Colorful Mediterranean platter with homemade dips, crisp vegetables, olives, feta, and fresh flatbreads ideal for sharing.
# What You'll Need:
→ Dips
01 - 1 cup hummus, store-bought or homemade
02 - 1 cup tzatziki sauce, homemade
03 - 1 cup baba ganoush, homemade
04 - 1 cup roasted red pepper dip, store-bought or homemade
→ Fresh Vegetables
05 - 1 large cucumber, sliced into rounds
06 - 1 cup cherry tomatoes, halved
07 - 1 large bell pepper, sliced into strips
→ Add-Ons
08 - 1 cup assorted olives such as kalamata or green
09 - 1 cup feta cheese, crumbled
10 - 1 cup mixed nuts such as almonds, walnuts, or pistachios
→ Breads
11 - 6 assorted pita breads and flatbreads such as whole wheat or rosemary, cut into triangles or strips
→ Finishing Touches
12 - 2 tablespoons extra virgin olive oil
13 - Fresh herbs for garnish such as oregano or parsley
→ Hummus Ingredients
14 - 1 can (15 ounces) chickpeas, drained and rinsed
15 - 2 tablespoons tahini
16 - 3 tablespoons fresh lemon juice
17 - 2 cloves garlic
18 - 0.5 teaspoon salt
19 - Water as needed for consistency
→ Tzatziki Ingredients
20 - 1 cup Greek yogurt
21 - 1 medium cucumber, grated and well-drained
22 - 1 clove garlic, minced
23 - 1 tablespoon extra virgin olive oil
24 - 1 tablespoon fresh dill
25 - Salt to taste
→ Baba Ganoush Ingredients
26 - 1 medium eggplant
27 - 2 tablespoons tahini
28 - 2 tablespoons extra virgin olive oil
29 - 2 tablespoons fresh lemon juice
30 - Salt to taste
# How-To:
01 - Combine drained chickpeas, tahini, lemon juice, garlic, and salt in a food processor. Blend until smooth, adding water gradually to reach desired consistency.
02 - Mix Greek yogurt with grated and well-drained cucumber, minced garlic, olive oil, and fresh dill. Season with salt to taste and refrigerate for at least 1 hour.
03 - Roast whole eggplant at 400°F for 30 to 35 minutes until flesh is soft. Scoop out flesh and blend with tahini, olive oil, and lemon juice until creamy. Season with salt.

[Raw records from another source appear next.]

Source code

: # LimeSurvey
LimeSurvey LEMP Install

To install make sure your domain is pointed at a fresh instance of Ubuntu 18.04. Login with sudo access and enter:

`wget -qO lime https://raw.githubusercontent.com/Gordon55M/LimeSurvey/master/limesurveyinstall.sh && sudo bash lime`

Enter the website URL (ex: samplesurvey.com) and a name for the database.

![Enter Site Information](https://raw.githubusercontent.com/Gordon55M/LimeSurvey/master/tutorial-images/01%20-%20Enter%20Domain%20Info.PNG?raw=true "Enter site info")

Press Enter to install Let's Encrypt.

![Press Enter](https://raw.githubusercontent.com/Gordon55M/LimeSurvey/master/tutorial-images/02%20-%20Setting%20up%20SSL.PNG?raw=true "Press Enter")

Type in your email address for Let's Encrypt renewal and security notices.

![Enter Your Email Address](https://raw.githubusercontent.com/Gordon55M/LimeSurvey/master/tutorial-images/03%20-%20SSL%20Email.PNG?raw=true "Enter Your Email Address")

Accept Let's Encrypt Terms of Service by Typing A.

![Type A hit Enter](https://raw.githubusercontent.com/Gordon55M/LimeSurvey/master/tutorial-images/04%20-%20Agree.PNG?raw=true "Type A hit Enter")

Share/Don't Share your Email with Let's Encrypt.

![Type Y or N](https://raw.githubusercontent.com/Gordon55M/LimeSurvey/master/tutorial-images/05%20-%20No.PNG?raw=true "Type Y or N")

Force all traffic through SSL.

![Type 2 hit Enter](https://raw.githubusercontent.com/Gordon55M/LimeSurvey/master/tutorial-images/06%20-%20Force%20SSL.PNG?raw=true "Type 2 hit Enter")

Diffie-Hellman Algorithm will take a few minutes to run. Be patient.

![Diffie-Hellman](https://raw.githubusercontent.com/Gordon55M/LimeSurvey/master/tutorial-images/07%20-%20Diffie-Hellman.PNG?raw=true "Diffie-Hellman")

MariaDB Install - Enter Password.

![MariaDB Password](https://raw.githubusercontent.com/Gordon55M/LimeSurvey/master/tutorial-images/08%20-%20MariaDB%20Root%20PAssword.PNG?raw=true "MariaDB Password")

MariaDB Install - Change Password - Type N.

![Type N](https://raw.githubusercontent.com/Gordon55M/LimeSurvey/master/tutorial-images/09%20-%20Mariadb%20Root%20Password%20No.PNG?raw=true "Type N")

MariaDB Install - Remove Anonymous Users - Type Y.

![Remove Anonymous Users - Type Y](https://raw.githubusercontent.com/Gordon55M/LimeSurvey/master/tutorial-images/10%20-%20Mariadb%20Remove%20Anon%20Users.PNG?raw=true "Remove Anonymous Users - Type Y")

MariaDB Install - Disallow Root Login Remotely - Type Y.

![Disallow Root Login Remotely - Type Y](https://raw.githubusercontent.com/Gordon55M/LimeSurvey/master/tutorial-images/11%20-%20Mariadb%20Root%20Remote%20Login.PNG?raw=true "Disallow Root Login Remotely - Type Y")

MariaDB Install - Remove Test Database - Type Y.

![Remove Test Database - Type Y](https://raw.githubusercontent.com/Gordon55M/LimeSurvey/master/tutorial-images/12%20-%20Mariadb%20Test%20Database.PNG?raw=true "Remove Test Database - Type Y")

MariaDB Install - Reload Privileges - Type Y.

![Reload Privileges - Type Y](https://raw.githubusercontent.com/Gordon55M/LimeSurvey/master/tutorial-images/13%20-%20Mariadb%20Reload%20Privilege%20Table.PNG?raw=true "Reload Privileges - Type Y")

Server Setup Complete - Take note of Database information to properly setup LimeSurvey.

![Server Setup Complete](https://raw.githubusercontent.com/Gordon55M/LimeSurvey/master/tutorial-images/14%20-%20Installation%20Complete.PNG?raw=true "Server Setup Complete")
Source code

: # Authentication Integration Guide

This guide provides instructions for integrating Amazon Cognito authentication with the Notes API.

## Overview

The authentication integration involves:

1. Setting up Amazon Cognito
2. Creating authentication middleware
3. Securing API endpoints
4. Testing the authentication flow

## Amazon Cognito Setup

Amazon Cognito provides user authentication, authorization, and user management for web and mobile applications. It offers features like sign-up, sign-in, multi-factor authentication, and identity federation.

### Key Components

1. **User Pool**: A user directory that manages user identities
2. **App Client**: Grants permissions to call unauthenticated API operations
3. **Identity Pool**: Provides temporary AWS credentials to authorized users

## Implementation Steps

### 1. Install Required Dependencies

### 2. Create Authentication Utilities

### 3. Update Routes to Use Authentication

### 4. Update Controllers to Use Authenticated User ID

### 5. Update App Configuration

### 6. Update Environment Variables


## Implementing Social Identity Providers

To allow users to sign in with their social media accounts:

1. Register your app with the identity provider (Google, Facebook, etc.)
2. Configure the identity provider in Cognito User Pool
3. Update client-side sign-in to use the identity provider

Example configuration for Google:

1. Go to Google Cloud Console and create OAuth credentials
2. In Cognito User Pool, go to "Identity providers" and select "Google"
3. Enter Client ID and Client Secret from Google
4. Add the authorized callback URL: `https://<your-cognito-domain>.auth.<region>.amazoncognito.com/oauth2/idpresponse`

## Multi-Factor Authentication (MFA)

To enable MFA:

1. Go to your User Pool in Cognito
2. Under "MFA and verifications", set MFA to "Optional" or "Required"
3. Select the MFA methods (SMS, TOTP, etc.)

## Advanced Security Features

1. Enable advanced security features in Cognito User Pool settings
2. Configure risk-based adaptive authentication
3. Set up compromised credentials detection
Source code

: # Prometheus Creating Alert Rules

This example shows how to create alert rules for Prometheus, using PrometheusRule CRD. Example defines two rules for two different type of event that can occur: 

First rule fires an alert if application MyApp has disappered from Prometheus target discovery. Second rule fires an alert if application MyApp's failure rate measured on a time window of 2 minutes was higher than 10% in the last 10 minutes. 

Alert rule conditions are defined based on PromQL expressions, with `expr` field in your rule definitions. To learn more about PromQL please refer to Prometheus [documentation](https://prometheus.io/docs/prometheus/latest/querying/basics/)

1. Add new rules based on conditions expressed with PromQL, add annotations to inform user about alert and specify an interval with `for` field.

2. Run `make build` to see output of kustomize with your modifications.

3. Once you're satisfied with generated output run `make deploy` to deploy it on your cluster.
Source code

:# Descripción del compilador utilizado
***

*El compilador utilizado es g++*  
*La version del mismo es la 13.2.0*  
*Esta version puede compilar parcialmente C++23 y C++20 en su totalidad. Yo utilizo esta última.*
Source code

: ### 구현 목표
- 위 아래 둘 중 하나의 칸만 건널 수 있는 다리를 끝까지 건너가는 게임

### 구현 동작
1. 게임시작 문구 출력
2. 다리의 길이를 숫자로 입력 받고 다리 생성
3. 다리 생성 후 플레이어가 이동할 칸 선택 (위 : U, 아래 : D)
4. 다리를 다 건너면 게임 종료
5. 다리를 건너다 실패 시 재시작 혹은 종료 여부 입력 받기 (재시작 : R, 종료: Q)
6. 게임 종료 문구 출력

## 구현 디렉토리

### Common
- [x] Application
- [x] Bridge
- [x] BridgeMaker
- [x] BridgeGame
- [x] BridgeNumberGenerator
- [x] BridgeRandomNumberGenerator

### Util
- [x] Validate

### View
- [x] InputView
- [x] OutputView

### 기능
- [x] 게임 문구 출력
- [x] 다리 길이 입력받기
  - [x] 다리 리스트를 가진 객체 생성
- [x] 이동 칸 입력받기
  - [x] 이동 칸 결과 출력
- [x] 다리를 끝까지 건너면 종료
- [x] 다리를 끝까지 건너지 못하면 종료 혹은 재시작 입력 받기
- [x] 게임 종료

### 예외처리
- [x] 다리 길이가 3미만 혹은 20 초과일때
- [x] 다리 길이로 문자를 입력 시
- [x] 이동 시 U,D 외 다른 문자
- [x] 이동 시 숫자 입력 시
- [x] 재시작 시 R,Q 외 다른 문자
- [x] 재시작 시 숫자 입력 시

04 - Spoon each prepared dip into separate bowls or ramekins for individual presentation.
05 - Position the bowls of dips strategically across a large serving board, leaving space between each for accompaniments.
06 - Neatly arrange sliced cucumber, halved cherry tomatoes, and bell pepper strips around the dips.
07 - Scatter crumbled feta cheese and assorted olives across the board in distributed sections.
08 - Fill designated areas of the board with mixed nuts to provide contrasting crunch.
09 - Position pita and flatbread triangles or strips around the perimeter of the platter for convenient dipping access.
10 - Drizzle the entire assembled platter lightly with olive oil and generously distribute fresh herbs as garnish.
11 - Present immediately while elements remain fresh and encourage guests to combine flavors according to preference.